NASA Expert Nitpicks Gravity Trailer While Listening To 23 Minutes Of The Film’s Score

By Rudie Obias | 7 years ago

gravityAll movies are works of fiction. By knowing this, your enjoyment of a movie can only be impacted so much when you see inconsistencies in a film’s storytelling. Spotting “flaws” in movies varies from person to person, which is why movies are so subjective. While there may be no right or wrong answers with movies, but there are informed opinions. For one former Guidance, Navigation and Control Officer at Johnson Space Center, Alfonso Cuarón gets it all wrong when it comes to Gravity.

According to Michael A. Interbartolo III, who wrote a very technical article for Blastr, the jet propulsion and space exploration depicted in the trailers for Gravity are all wrong.
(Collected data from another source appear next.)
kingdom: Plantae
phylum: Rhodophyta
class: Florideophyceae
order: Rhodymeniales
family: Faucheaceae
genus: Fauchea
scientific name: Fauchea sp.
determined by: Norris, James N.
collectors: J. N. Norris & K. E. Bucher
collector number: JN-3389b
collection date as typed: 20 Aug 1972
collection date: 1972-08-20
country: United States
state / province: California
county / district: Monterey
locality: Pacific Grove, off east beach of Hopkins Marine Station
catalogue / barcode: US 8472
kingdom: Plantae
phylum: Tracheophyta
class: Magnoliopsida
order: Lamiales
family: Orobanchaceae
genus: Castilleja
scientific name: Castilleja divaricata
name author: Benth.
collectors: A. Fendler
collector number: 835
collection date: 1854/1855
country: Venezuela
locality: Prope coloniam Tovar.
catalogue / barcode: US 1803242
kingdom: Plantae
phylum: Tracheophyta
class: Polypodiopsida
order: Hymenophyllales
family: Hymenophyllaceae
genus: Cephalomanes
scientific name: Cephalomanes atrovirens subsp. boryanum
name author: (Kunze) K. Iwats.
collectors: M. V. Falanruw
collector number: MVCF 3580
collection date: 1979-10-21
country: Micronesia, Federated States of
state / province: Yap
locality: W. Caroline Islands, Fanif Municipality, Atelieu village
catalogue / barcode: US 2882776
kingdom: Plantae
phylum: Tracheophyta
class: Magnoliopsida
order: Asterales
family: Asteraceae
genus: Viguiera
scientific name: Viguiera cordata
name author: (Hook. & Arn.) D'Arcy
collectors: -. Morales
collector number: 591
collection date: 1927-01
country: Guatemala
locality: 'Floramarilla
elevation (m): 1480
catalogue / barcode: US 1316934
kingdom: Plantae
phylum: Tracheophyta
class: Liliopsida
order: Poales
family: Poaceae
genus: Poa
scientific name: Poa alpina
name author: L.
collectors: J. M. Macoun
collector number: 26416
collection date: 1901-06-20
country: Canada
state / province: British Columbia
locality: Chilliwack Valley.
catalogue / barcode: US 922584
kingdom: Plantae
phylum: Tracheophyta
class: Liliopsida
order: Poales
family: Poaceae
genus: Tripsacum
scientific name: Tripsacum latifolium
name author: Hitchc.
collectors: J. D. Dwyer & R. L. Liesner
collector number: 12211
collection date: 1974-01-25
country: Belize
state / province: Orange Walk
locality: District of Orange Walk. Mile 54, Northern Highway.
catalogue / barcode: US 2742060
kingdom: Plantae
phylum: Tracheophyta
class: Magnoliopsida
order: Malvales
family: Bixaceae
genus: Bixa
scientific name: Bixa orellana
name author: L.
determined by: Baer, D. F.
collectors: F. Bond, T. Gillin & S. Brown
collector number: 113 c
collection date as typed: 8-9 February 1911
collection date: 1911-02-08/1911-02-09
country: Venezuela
Interbartolo explains that the way the shuttle and space station move through space is completely inaccurate to how they would travel through space in real life. He also suggests that Sandra Bullock’s Dr. Ryan Stone gives female astronauts a bad name for her reactions to being whipped around in the vacuum of space. Interbartolo writes:

The way I am seeing it, the shuttle was wings level, payload bay up (Z), right wing into the orbital velocity vector (X direction of travel), nose in Y. The Micrometeoroid and Orbital Debris [MMOD] (though most were not really micro Meteoroid) impact puts it into a roll about Y with it still traveling in the velocity vector X, and why are the Forward and Aft reaction control jets not firing to damp the ramp since they were intact in the trailer? When the Remote Manipulator System (RMS, the Shuttle robotic arm) breaks, it was rolling and moving forward with the shuttle, but then with the camera and the Earth in the background the arm goes into a radial direction (Z) away from the earth (thus the opening rate between the shuttle and RMS making it seem like the shuttle is plunging down) with a tumble about the radial axis (now a roll about X).

Did you get all that? You might need a whiteboard to diagram it all. Basically he’s explaining why the physics of the crash don’t make visual sense. And he continues:

Then they show her unstrapping from the tumbling RMS, which isn’t going to change her velocity vector, since she was tumbling with the RMS, thus has the same motion and velocity as the RMS. Unstrapping doesn’t arrest that rate. Maybe her EMU (space suit) had a SAFER (Simplified Aid for EVA Rescue) to arrest her rate, but it would be pretty limited propellant for her to then be able to get back to Clooney. All that MMOD and she doesn’t take a leak seems highly unlikely given the big stuff is usually surrounded by lots of hypervelocity small stuff. And since Clooney was still in the debris field, how did he not get shredded when the shuttle did? Not to mention her freakout does a disservice to every female astronaut out there and would eat through her 6-8 hrs of metabolic suit O2 very quickly.

Now I’m not going to pretend to understand most of what Interbartolo described, but I’m going to take it on good authority, as he is an expert in the field. But at the end of the day, Gravity is a movie. Nothing in it is real. Movies are supposed to deliver the emotional and intellectual truth through fiction. Now I haven’t watched Gravity yet, so maybe the space exploration sequences are extremely inconsistant, but I’m most likely going to give it a pass if the film moves me on an emotional and intellectual level. Not having worked in the industry, the space scenes look pretty real to me.

If we wanted to we could find errors in every movie ever made. Organized crime doesn’t work like that so The Godfather is wrong, migrant workers don’t act like that so Days of Heaven is wrong, and aliens don’t exist so Avatar is wrong. The Blastr piece is an interesting article, well worth a look, but make sure to read it with some perspective.

And while you’re reading this article, you can now listen to 23-minutes from composer Steven Price’s score. The music for Gravity is eerie and unsettling, and, like most modern film scores, is more tonal than melodic. It almost sounds like Ennio Morricone’s score for John Carpenter’s The Thing, propulsive and creepy.

Price also composed the music for Edgar Wright’s The World’s End and Joe Cornish’s awesome Attack The Block. He’s also worked as the music editor on all of the Lord of the Rings films, Batman Begins, and Scott Pilgrim Vs. The World.

Gravity hits theaters everywhere in IMAX and 3D on October 4th.